PROMPT:
Your response to the data below should hold nothing except the lines from the one containing "Image 1: xy, xz, yz;" down to the one containing "Image 2: Shape", reproduced exactly and without pictures.

PROVIDED DATA:
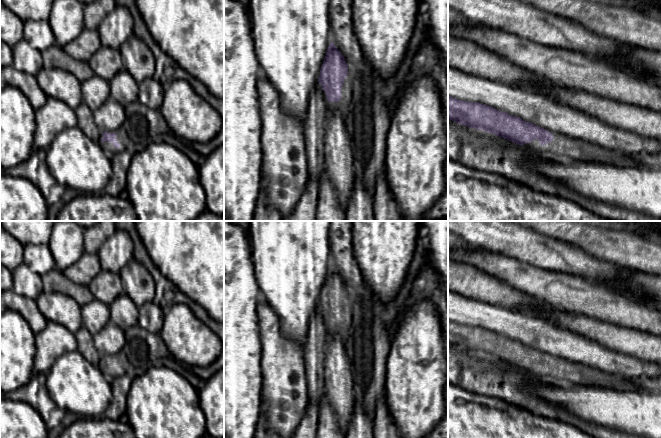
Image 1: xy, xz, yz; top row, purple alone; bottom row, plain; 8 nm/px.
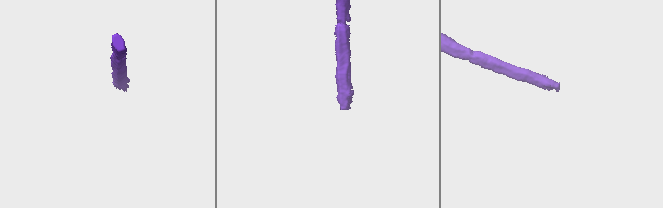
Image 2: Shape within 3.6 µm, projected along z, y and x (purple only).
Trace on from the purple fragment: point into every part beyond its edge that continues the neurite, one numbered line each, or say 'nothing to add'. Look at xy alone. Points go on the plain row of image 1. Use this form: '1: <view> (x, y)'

==

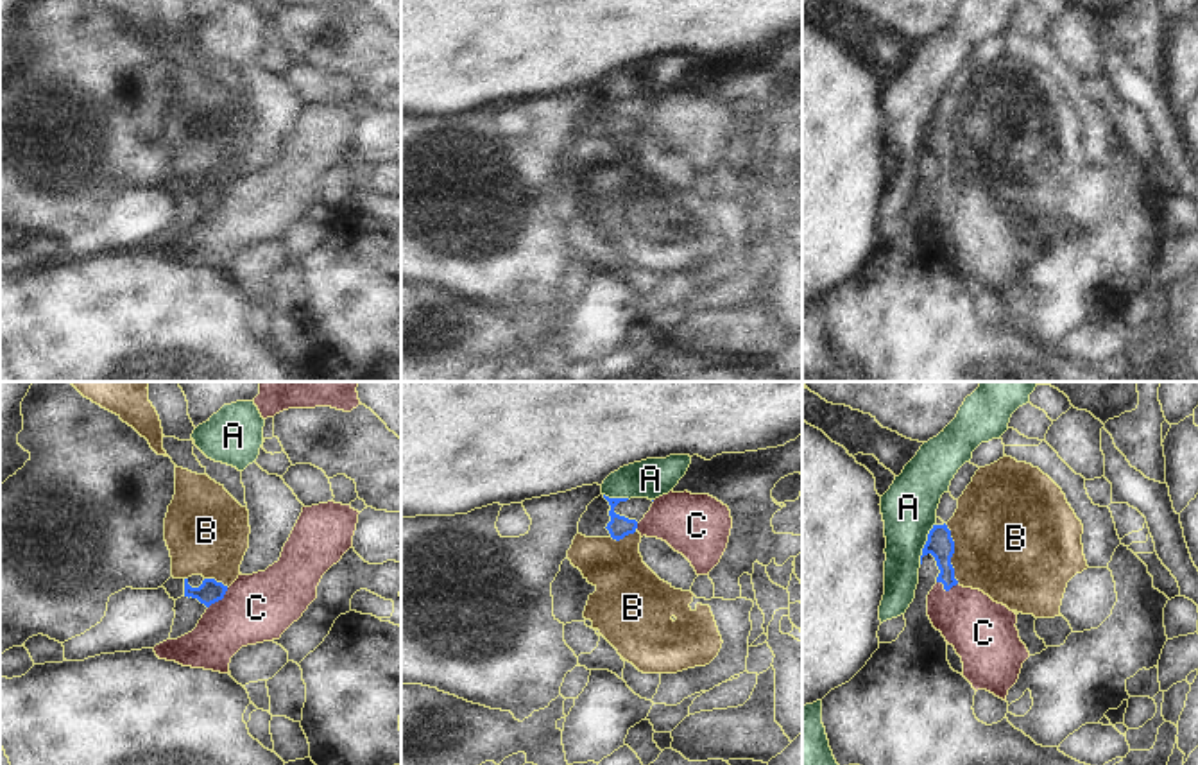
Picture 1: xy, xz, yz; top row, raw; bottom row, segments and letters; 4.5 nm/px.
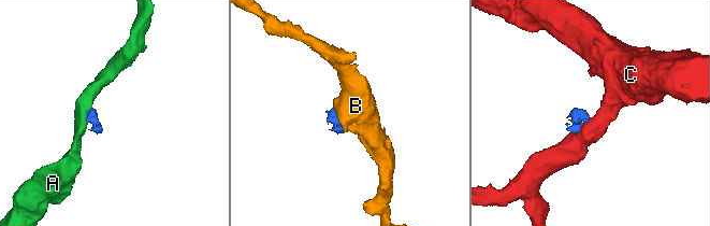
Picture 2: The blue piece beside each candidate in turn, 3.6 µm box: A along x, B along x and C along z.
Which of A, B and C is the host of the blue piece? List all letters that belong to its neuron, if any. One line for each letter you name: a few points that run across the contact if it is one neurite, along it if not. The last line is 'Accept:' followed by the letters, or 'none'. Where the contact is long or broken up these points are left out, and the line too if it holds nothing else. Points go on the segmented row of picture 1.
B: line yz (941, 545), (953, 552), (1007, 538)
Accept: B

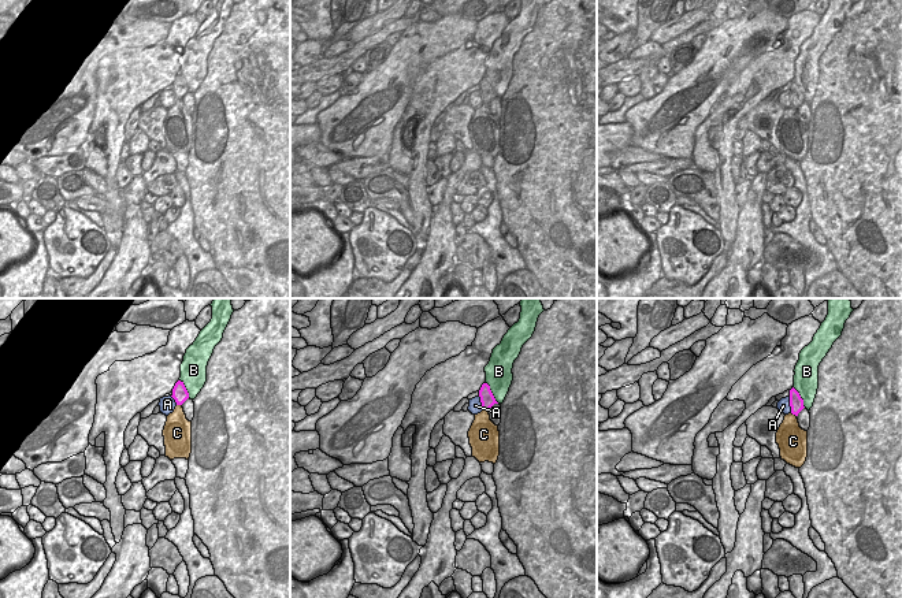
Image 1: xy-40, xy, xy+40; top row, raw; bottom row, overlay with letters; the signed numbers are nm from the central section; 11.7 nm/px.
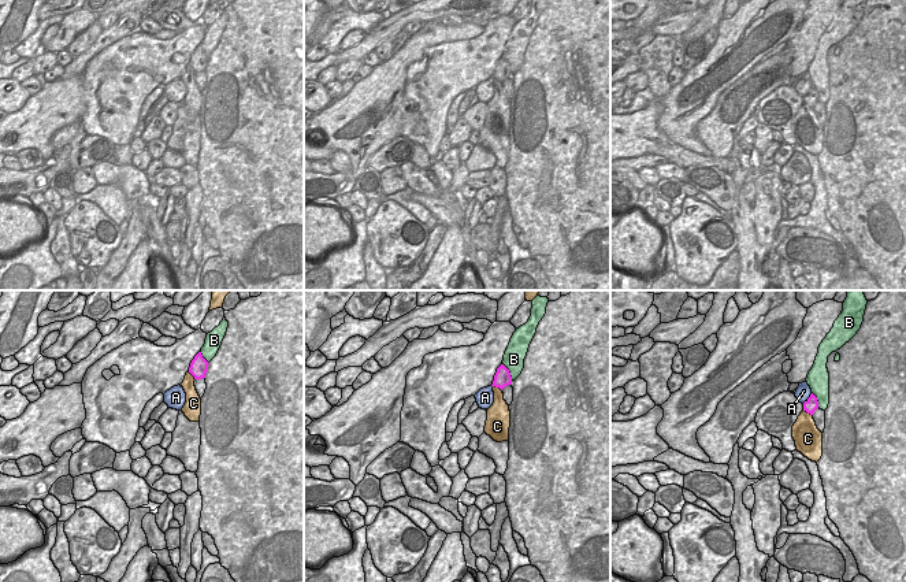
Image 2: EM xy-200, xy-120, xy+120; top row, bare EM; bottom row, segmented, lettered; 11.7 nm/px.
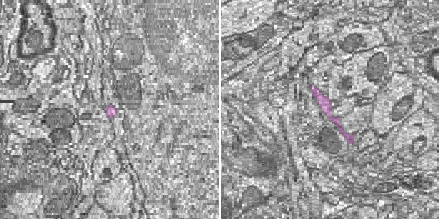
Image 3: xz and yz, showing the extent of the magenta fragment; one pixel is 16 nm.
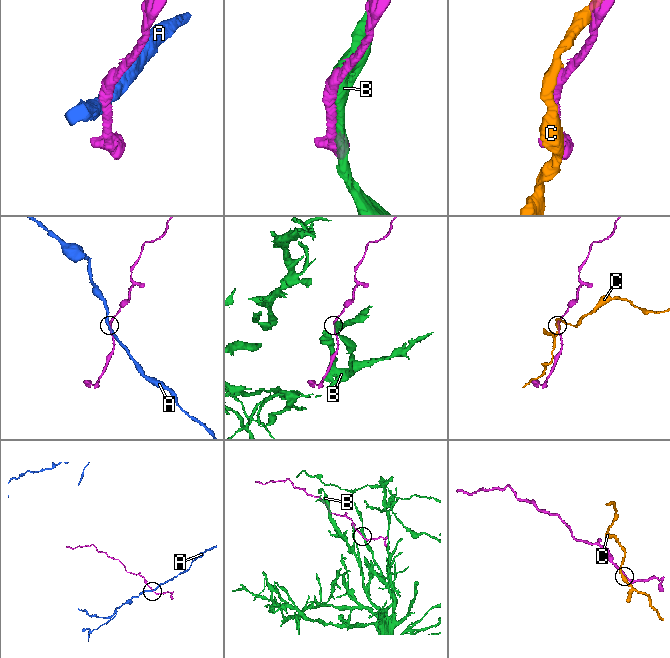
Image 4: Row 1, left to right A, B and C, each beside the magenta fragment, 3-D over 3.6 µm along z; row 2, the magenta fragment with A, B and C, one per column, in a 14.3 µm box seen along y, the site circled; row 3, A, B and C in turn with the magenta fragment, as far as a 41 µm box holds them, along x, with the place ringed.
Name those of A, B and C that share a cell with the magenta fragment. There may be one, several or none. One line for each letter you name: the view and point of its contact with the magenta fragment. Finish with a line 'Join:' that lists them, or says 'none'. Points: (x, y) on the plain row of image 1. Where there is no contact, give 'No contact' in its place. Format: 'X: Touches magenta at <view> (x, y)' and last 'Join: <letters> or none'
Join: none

* * *

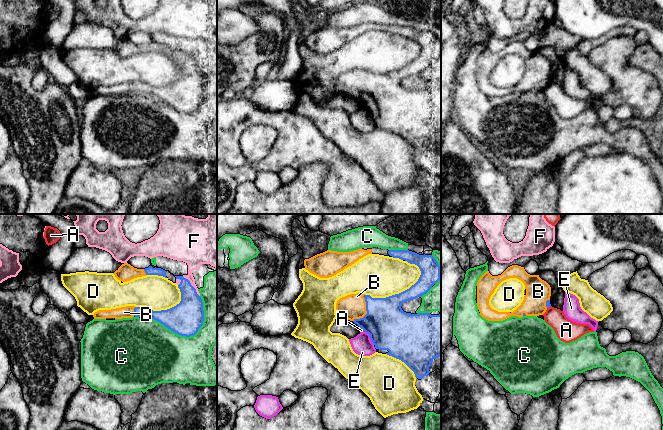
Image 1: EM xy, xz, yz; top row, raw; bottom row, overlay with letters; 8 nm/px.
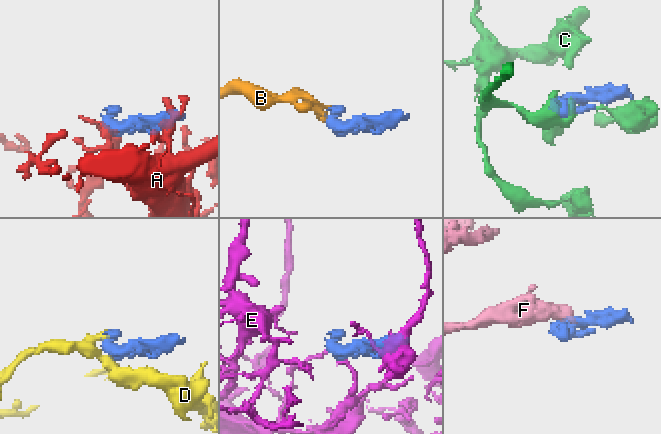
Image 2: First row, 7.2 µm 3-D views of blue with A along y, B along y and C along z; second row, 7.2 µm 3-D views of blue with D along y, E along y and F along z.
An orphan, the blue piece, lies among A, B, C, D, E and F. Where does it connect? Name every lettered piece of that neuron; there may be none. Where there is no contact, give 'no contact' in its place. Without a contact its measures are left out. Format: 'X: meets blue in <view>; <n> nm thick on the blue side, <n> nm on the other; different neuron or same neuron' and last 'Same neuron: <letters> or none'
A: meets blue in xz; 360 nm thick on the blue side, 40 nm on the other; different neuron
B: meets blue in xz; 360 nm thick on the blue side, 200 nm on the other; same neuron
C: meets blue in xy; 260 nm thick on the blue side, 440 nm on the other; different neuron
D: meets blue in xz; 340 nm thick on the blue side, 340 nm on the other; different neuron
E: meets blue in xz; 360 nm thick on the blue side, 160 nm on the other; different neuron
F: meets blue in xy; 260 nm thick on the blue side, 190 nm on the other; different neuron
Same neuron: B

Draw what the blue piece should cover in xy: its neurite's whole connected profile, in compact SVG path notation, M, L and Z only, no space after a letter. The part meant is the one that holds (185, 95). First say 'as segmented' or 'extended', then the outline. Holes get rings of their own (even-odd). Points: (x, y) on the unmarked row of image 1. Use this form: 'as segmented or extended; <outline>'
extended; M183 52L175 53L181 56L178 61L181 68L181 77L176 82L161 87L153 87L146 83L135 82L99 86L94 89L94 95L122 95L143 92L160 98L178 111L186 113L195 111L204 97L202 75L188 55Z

ANSWER AREA:
Image 1: xy, xz, yz; top row, purple alone; bottom row, plain; 8 nm/px.
Image 2: Shape within 3.6 µm, projected along z, y and x (purple only).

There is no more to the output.